What motivates employees? This is the question every manager, new or experienced, faces during their career.
Who could ever forget Tom Cruise yelling into the phone “Show Me the Money” again and again to his client Cuba Gooding, Jr. It is so easy to go from there to thinking that money is the most important motivator.
Jan had fire in her eyes when she was required to participate in the introduction to the new performance management system. Her resentment burst out when I said something about money NOT being a very good motivator. She said something like, “I have to call B.S. on that. Money is the key motivator. Try to get people to work without it or without raises and you’ll see just how important money is.”
It wasn’t the first time I’d heard a manager say something like that. But the comparison is false. Certainly, it would be de-motivating to be broke and to be paid so little that you could only meet your basic needs at a very low level. The reverse is not at all true. Making lots of money does not create job satisfaction; lots of very highly paid people quit their jobs all the time because there are important motivators missing from their work.
Does LeBron need that extra few million bucks a year to be satisfied with his job? Does Tiger play for the money? Are the C-suite people on Wall Street motivated by a few hundred thousand dollars a year? Hardly! As with the Cuba Gooding, Jr. character, money is simply how these people keep score.
You’ve Got To Understand Opposites
As professor Herzberg said so many years ago, the opposite of job dissatisfaction is not job satisfaction. The opposite is actually the absence of job dissatisfaction. A bit tricky, but it is a little like health. Just because you are not sick does not mean you are healthy. Just because you don’t hate your job doesn’t mean you love it. Just because your boss is not a jerk does not mean he is a good boss.
This is where Herzberg came up with the label for all those factors at work that are necessary to prevent job dissatisfaction but which do not create motivation. He called them “hygiene” factors. Kind of like a diet needs to include some protein, carbohydrates, and fat. Without sufficient calories of the right kind, we get sick. But getting lots more protein will not make us healthier. So it is with the typical work hygiene factors like company policy on vacation, benefits, time off, sick pay, work conditions, technology, and compensation.
Why Money Isn’t A Motivator
Without comparable hygiene factors, you probably would feel dissatisfied. But you would not feel more motivated if your employer provided you with three desktop computers or three phones. While you might appreciate additional vacation time, once you have used it for the year, it generally does not motivate you anymore. Money works in the same way. If you are paid well under what you believe your job is worth, it is dissatisfying. If your employer increases your compensation to what the market says your job is worth, that increase is satisfying, but oddly enough, it does not motivate you because you know that another such increase is highly unlikely.

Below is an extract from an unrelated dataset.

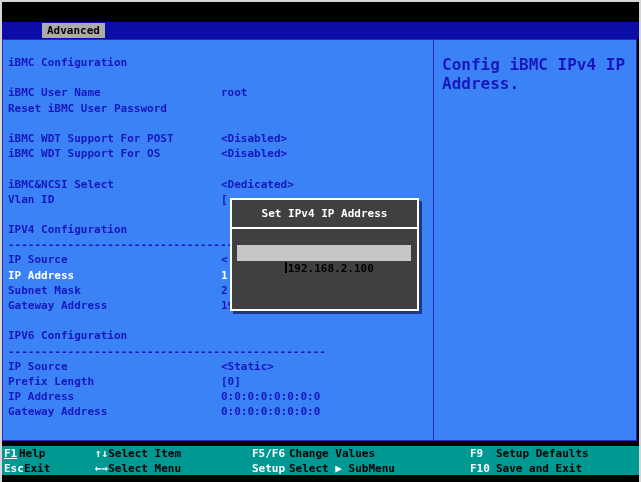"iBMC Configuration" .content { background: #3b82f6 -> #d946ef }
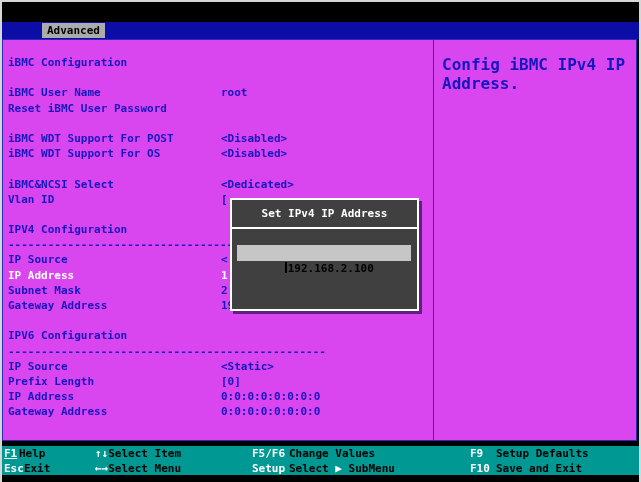"Config iBMC IPv4 IP Address." .right-pane { font-size: 16px -> 13px; padding: 15px 8px -> 20px 8px }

Research shows that people quickly get used to whatever compensation increase they have just received and it loses any impact on their behavior almost immediately.
The Real Motivators
Given all that, what factors truly motivate people? According to Herzberg, the critical motivators are achievement, recognition, the work itself, responsibility, advancement, and growth. These factors are unique for each individual and need to be carefully managed so that they provide the greatest motivation possible. And of course, they can be abused. Advancing someone before they are capable of being successful in the next job can be excruciatingly painful for everyone involved. Giving people more responsibility than they can effectively handle can be demotivating.

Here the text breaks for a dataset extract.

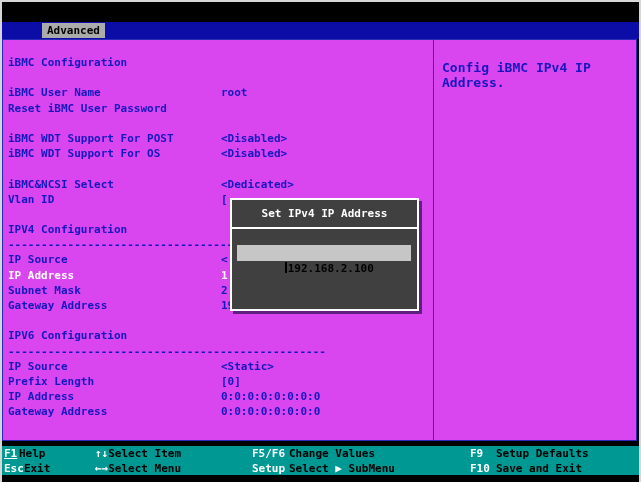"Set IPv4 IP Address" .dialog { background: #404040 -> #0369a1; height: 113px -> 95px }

Add to these motivators the cultural environment that includes trust, trustworthiness, and a certain degree of psychological safety and you create a motivational engine of great power.
The Wall Street Journal reported this week some research from the Gartner corporation which said that bosses now manage, on average, nine direct reports, up from five in 2008. This can spread leaders so thin that they don’t have a close grasp of what their employees are doing. Only about 35% of employees surveyed in the Gartner poll last year say their manager understands their day-to-day work.
“Managers are less likely to provide good feedback and coaching when they don’t understand what that employee’s workflow is,” says Brian Kropp, human-resources-practice leader at Gartner. Feedback and coaching underlie several of the real motivators. You might call them the activators of motivation.
Leaders Understand Motivation
Leaders take the time to discuss each of the motivators for each person on their team. They assume nothing; they realize that their own personal motivators are probably very different than those of others. Leaders realize that motivation comes from within. People will respond to fear, yelling, negative feedback – they aren’t stupid and they will get out of the way and do whatever it takes to protect themselves. But that certainly isn’t motivation as defined above; it’s survival. One of the great things about understanding real motivators is that unlike money or benefits, you can’t run out of them. They have endless depth and can take the company far past where the leader by themselves can go. I hope that motivates you to discover the real motivators for the people in your organization.